As noted by the Appellate Division,
[v]iewing the evidence from Saylor's perspective, his employer discriminated against him over a four-month period by making his working conditions intolerable; there was a close physical working relationship between Saylor and his alleged harassers; Saylor pursued internal grievance procedures to complain about the harassment; and his employer, according to Saylor, half-heartedly responded to these complaints. Also, Saylor claimed that he did not want to voluntarily transfer, as Shepherd did, because he felt there were distinct disadvantages to starting out all over again in a new cottage. Given the conduct of his immediate supervisors, we believe that the reasonableness of Saylor's decision to choose to early retirement was a question of fact to be determined at trial.
[Shepherd, supra, 336 N.J.Super. at 421-22, 765 A.2d 217.]
Therefore, like the Appellate Division, I would allow Saylor's constructive discharge claim to be decided by a jury.
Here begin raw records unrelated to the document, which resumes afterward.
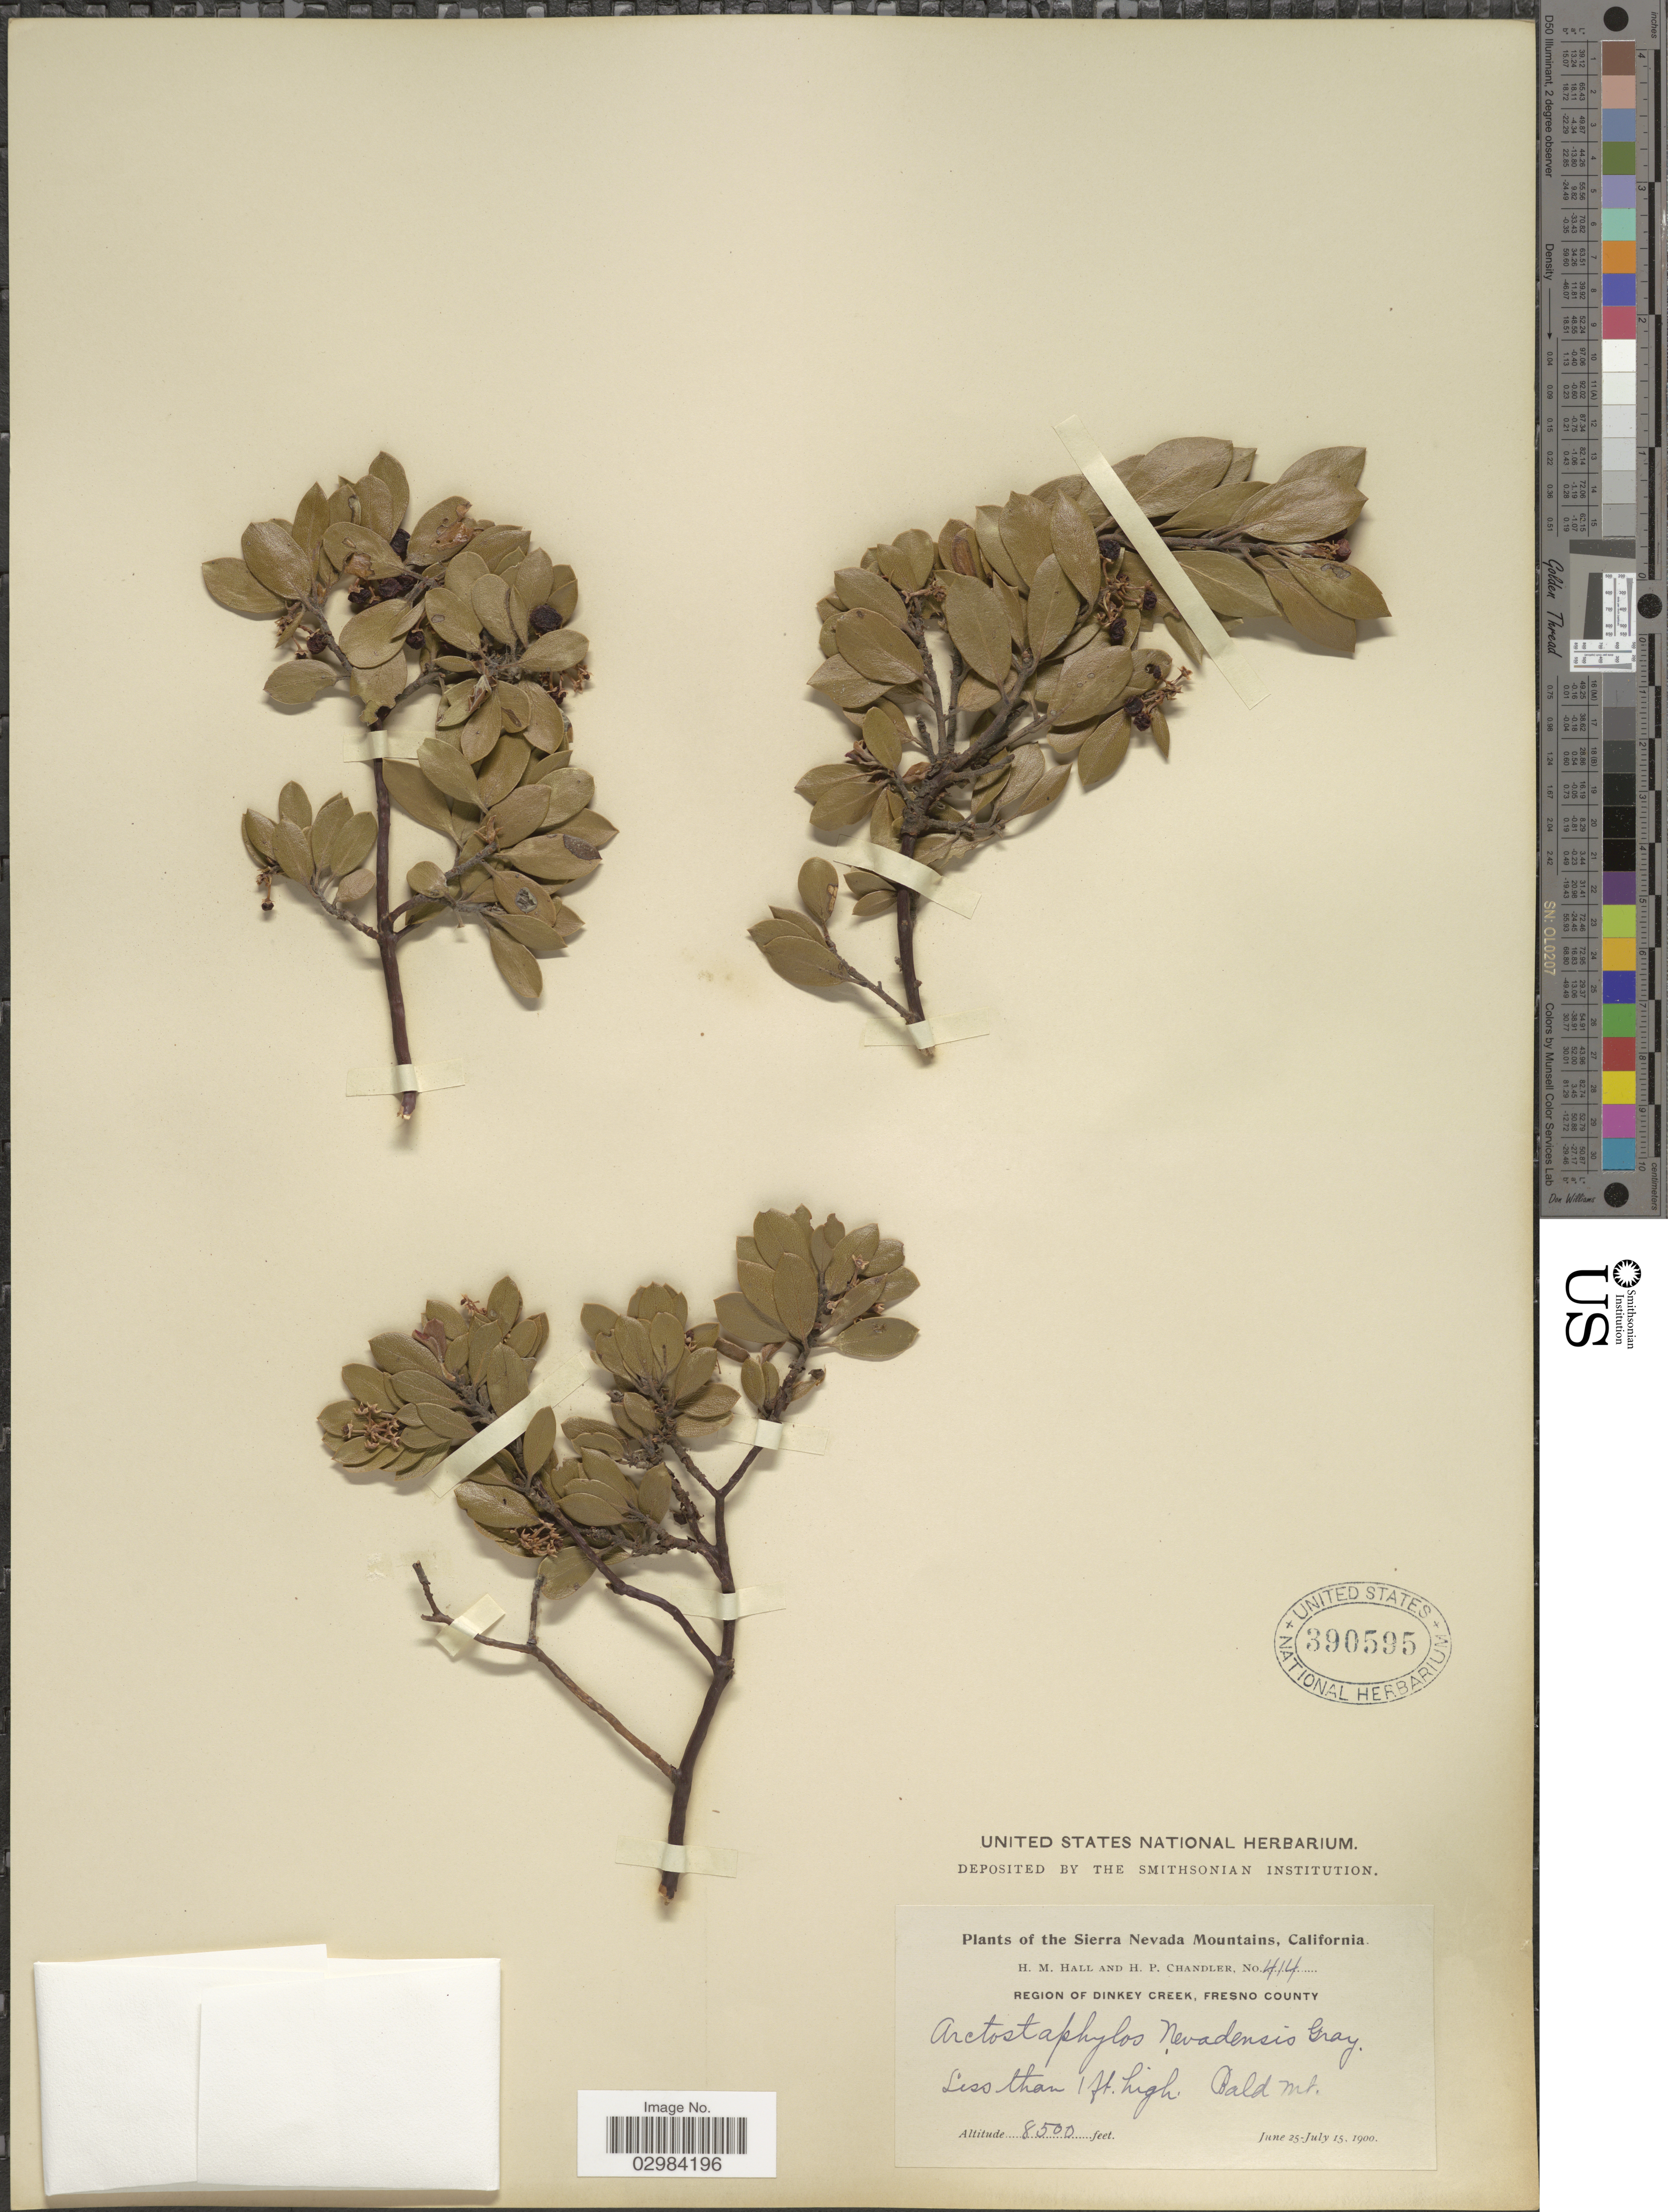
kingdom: Plantae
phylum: Tracheophyta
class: Magnoliopsida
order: Ericales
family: Ericaceae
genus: Arctostaphylos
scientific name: Arctostaphylos nevadensis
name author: A. Gray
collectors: H. M. Hall & H. Chandler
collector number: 414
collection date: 1900-06-25/1900-07-15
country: United States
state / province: California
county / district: Fresno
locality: Sierra Nevada Mountains. Region of Dinkey Creek, Fresno County.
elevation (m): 2591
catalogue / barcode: US 390595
1. In my view, the “intolerable” standard is too strict. Allegations of difficult and grating working conditions should be sufficient to overcome a motion for summary judgment. Cf. Bourque v. Powell Electrical Manuf. Co., 617 F.2d 61, 65 (5th Cir.1980) (rejecting contention that employee must show intolerable working conditions in favor of demonstration of “difficult or unpleasant” working conditions) (quoting Alicea Rosado v. Garcia Santiago, 562 F.2d 114, 119 (1st Cir.1977)). Although I believe there is a fact question on this record in respect of intolerable conditions, the Fifth Circuit's approach is more in touch with “the realities of modern employment.” Id. at 65.